La rédactrice en chef et trois journalistes du média indépendant égyptien Mada Masr ont été interrogées le 7 septembre 2022 par la justice sous l'accusation notamment de "diffusion de fausses informations". Lina Attalah, Rana Mamdouh, Sara Seif Eddin et Beesan Kassab ont été convoquées suite à des dizaines de plaintes déposées par plusieurs membres du parti "Mostakbal Watan" (Futur de la nation, pro-régime). Ces derniers n’ont pas du tout apprécié un article les accusant d'"infractions financières graves". Pour eux, ce sont "de fausses informations visant à déstabiliser le pays".
“Nous regrettons que le parti politique majoritaire en Egypte, connu pour être proche du pouvoir, utilise de telles tactiques pour intimider un organe de presse qui agit au nom de l'intérêt public.”

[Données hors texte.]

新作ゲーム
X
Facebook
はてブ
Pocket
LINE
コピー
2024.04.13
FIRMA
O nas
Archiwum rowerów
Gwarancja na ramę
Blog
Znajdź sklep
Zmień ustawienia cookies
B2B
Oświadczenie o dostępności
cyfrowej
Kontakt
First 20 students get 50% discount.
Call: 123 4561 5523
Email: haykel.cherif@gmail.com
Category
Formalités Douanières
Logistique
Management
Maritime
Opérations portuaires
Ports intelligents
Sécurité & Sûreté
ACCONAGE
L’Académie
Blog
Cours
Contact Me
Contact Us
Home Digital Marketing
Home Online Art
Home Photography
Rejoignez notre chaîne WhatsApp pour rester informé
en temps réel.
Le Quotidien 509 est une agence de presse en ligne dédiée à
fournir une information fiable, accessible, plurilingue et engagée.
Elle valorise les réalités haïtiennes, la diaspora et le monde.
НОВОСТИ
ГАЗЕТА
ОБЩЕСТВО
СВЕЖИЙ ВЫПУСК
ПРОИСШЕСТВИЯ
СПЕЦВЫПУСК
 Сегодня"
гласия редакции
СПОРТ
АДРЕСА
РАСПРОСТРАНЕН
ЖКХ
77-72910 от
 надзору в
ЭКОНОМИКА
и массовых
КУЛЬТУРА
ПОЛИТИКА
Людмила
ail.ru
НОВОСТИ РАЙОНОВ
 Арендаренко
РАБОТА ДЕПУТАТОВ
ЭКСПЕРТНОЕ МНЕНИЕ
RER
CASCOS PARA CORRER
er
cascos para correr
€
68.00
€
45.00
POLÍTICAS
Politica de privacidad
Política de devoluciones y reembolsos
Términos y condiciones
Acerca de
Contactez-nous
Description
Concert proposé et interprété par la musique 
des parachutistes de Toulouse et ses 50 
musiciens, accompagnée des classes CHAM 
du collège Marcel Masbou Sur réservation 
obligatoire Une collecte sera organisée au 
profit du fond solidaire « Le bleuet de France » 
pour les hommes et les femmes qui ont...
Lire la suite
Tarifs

Mada Masr, journal égyptien en ligne
Un site bloqué depuis des années
Ce n’est pas la première fois que Mada Masr ou sa directrice Lina Attallah sont accusés de "diffamation" de "diffusion de fausses informations visant à déstabiliser le pays". Le journal en ligne, qui publie des enquêtes sur les questions de sécurité ou de corruption, en arabe et en anglais, est l’un des rares médias à aborder des sujets qui dérangent. Comme des centaines d’autres sites, il est bloqué depuis des années dans le cadre de la lutte contre les fausses informations. Son accès n'est possible en Egypte que grâce à un VPN (réseau privé virtuel).
Arrestations et détentions provisoires
La Constitution de 2014 garantit normalement la liberté de la presse en Egypte. En même temps, une loi adoptée en 2018, permet de poursuivre en justice les journalistes qui publient des "fausses nouvelles". Un concept très flou qui vise notamment à faire taire les voix dissidentes. A ce stade, les quatre journalistes de Mada Masr s’en sortent relativement bien puisqu’elles ont été relâchées sous caution.
Une vingtaine d’autres sont actuellement privés de liberté : la moitié est en détention provisoire, accusée notamment d’avoir diffusé de fausses nouvelles, indique Reporters sans frontières (RSF). Le Caire occupe la 168e position (sur 180) dans le classement de la liberté de la presse 2022 de RSF.